Marguerite Rutan
Religieuse de la Charité, Martyre, Bienheureuse
1736-1794

9

AVRIL

Marguerite Rutan naquit à Metz, le 23 avril 1736. Elle était la 8e enfant d'une famille qui en comptera 15. Pendant sa jeunesse elle aida sa mère auprès de ses frères et sœurs, puis elle s'intéressa aux travaux de son père, architecte, ce qui n'empêchait pas la famille de vivre très modestement, compte tenu du nombre des enfants. Le 23 avril 1757, Marguerite entrait dans la Congrégation des Filles de la Charité, créée par Saint Vincent de Paul. Après seulement cinq mois de noviciat, elle fut nommée à Pau pour assumer un poste de confiance à l'hôpital.

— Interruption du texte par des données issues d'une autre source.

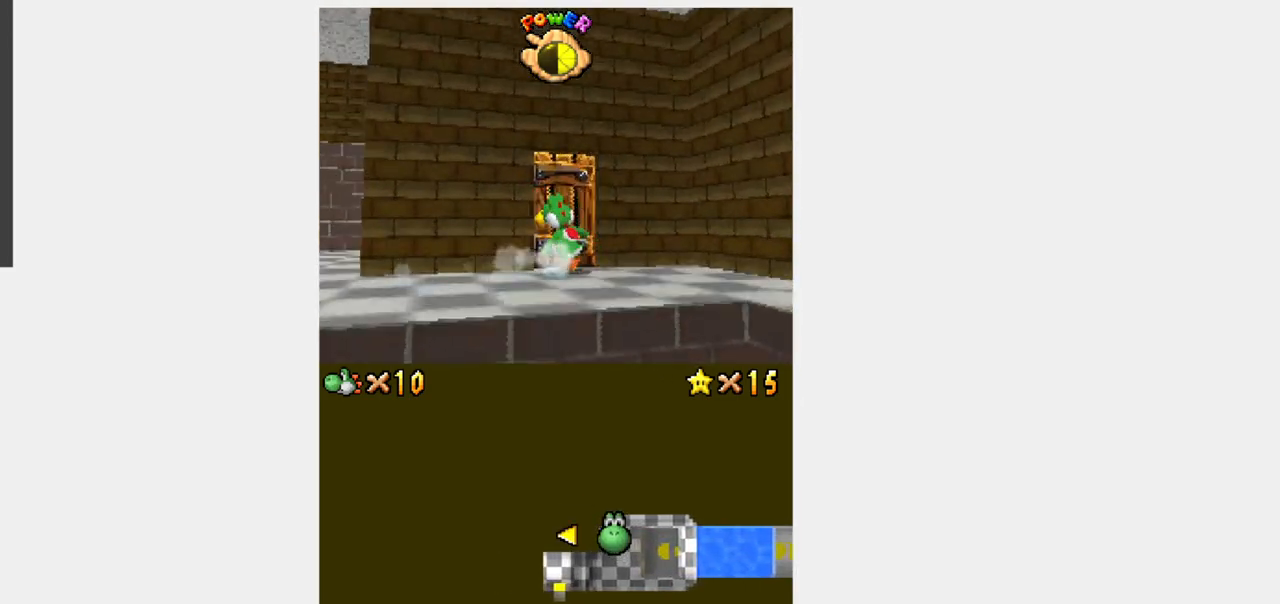
{"buttons": [], "events": [[283, "DPAD_UP", "up"], [283, "Y", "up"]]}
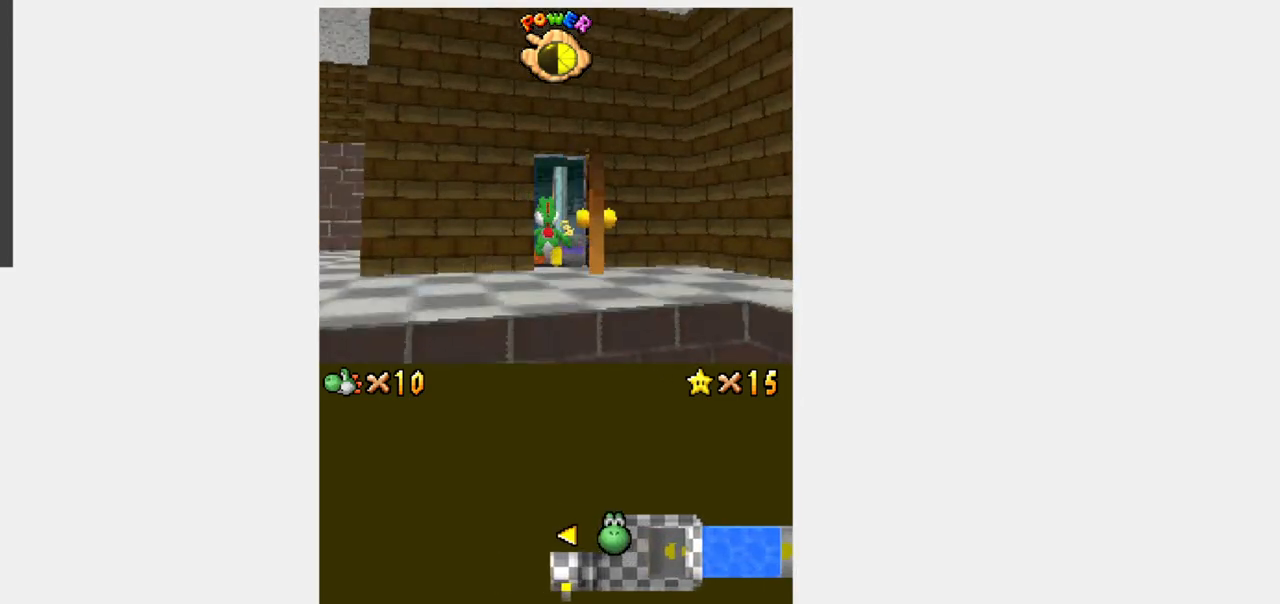
{"buttons": [], "events": []}
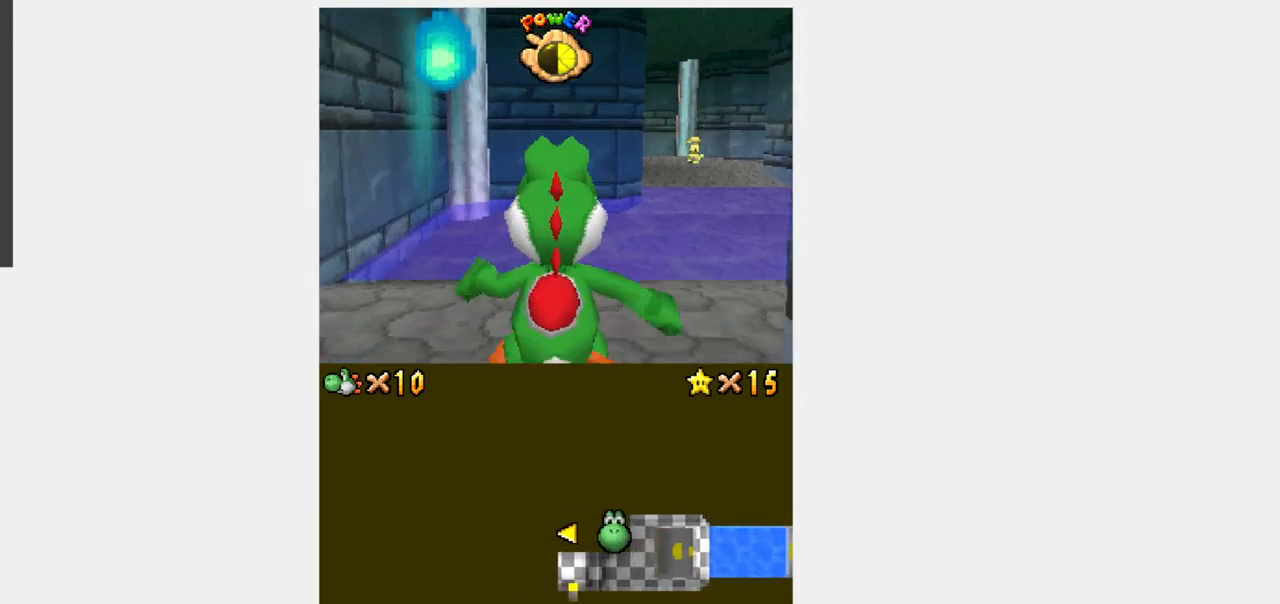
{"buttons": ["Y", "DPAD_UP", "DPAD_RIGHT"], "events": [[67, "Y", "down"], [150, "DPAD_UP", "down"], [167, "DPAD_RIGHT", "down"]]}
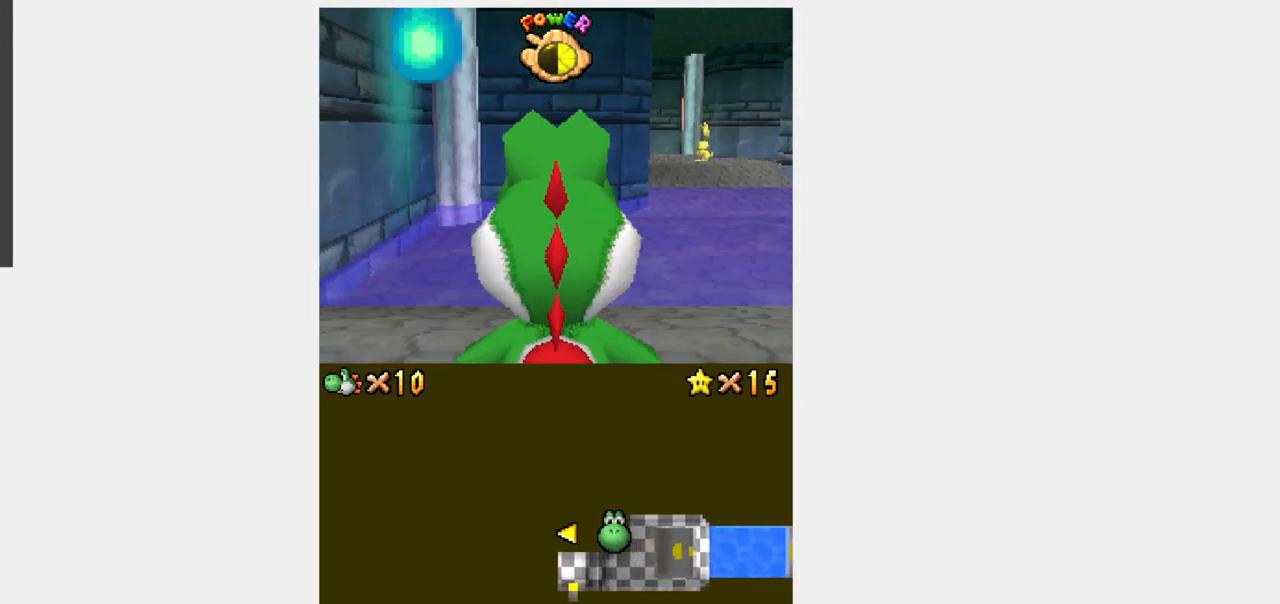
{"buttons": ["Y", "DPAD_UP", "DPAD_RIGHT"], "events": []}
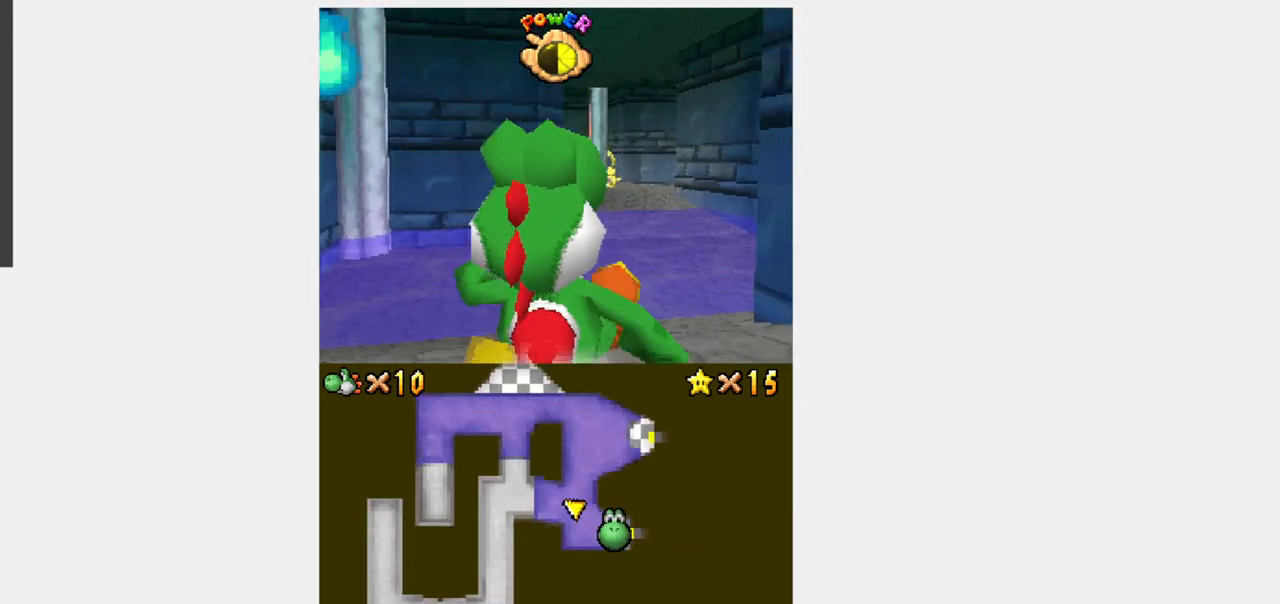
{"buttons": ["Y", "DPAD_UP"], "events": [[150, "DPAD_RIGHT", "up"], [233, "DPAD_RIGHT", "down"], [333, "DPAD_RIGHT", "up"]]}
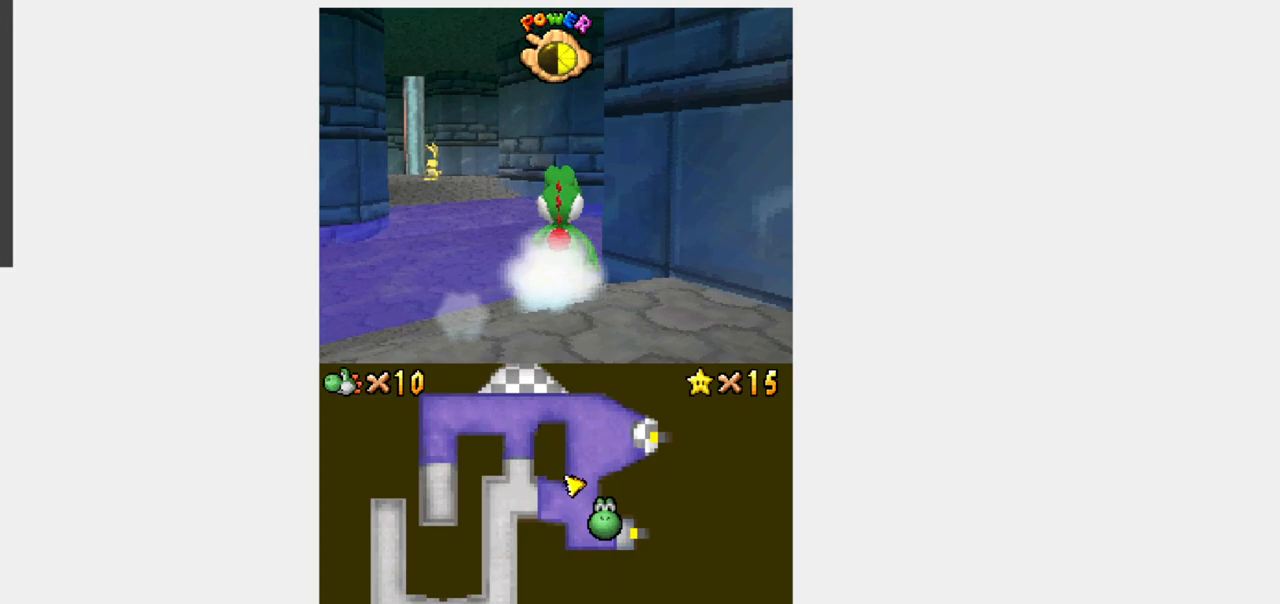
{"buttons": ["Y", "L1", "DPAD_UP"], "events": [[83, "L1", "down"], [150, "DPAD_RIGHT", "down"], [283, "DPAD_UP", "up"], [450, "DPAD_UP", "down"], [483, "DPAD_RIGHT", "up"]]}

L'hôpital de Pau confiera rapidement à Marguerite Rutan, en plus des malades, la direction de la Manufacture des Enfants trouvés, organisation qui avait de lourds problèmes financiers. Marguerite ouvrira des classes pour ces enfants trouvés. Puis elle sera nommée à l'hôpital de Dax, où elle s'installera avec cinq autres religieuses. Cette nomination avait été demandée par l’évêque de Dax, Mgr Le Quiem de Laneuville, pour diriger l’hôpital qu’il construisait dans sa ville de Dax.  En effet, il fallait fusionner l'ancien Hôpital du Saint-Esprit, situé sur les bords de l'Adour, avec celui de Dax. Car, depuis le Moyen-Âge, de nombreux hôpitaux étaient généralement placés à l'extérieur des villes; il s'agissait de précautions prises pour, en cas d'épidémies graves, éviter les transmissions par contagion.

À partir de 1779, première supérieure de l'hôpital Saint-Eutrope de Dax,  Marguerite ouvrit une école, une pour les garçons et une pour les filles et accueillit les filles abandonnées; puis elle fit construire une chapelle. En 1784, Sœur Rutan, fut chargée de surveiller l'agrandissement de l'hôpital Saint Eutrope.

Mais voici la Révolution française. Les prêtres et les religieux et religieuses doivent être expulsés. Pourtant, l'évêque constitutionnel, Mgr Saurine, s'oppose à l'expulsion des religieuses de l'hôpital de Dax et obtient le maintien, à l'hôpital, des Sœurs de Saint Vincent de Paul. Mais après la suppression officielle des Ordres religieux, les sœurs prirent le nom de "Dames de la charité", tout en poursuivant leurs travaux au service des pauvres. Et bientôt, c'est la Terreur. Le 3 octobre 1793, les religieuses eurent à choisir: prêter serment à la Constitution ou être expulsées? Toutes refusèrent de jurer. Les services qu’elles rendaient aux pauvres et aux malades de la ville étaient tels qu’on n’osa pas tout d’abord demander leur renvoi. La Terreur cependant avait transformé la maison des Capucins et celle des Carmes en prisons.

Le 24 décembre 1793, Sœur Rutan fut arrêtée et emprisonnée au couvent des Carmes avec les autres religieuses de l'hôpital. En effet, elle aurait, "par son incivisme, cherché à corrompre et à ralentir l’esprit révolutionnaire et républicain, des militaires en traitement à l’hôpital." Pendant six mois, Marguerite Rutan soignera et soutiendra moralement les 300 codétenues. Enfin, le tribunal la condamna à mort le 8 avril 1794, en haine de la foi et de la religion. En effet, "on avait trouvé chez elle des papiers compromettants, des prières et des lettres de malades décédés qu'elle devait remettre aux familles des défunts." Elle fut guillotinée avec l'Abbé Jean Eutrope de Lannelongue, curé de Gaube et prêtre réfractaire, le lendemain, 20 germinal an II, c'est-à-dire le 9 avril 1794. Marguerite avait 58 ans.

Un an plus tard, le directoire du district déclarait: "La commune de Dax regrettera longtemps cette femme vertueuse qui, par caractère tenant à son opinion religieuse, a été inhumainement sacrifiée sur des motifs dont la preuve reste encore à acquérir." Onze ans après la mort de Marguerite Rutan, le 9 avril 1805, la municipalité de Dax, par un acte civil et solennel de réparation fera, à sa mémoire, une réparation publique et officielle, exprimant ses regrets d'avoir vu disparaître une femme qui n'avait fait que du bien. Marguerite Rutan fut béatifié le 19 juin 2011.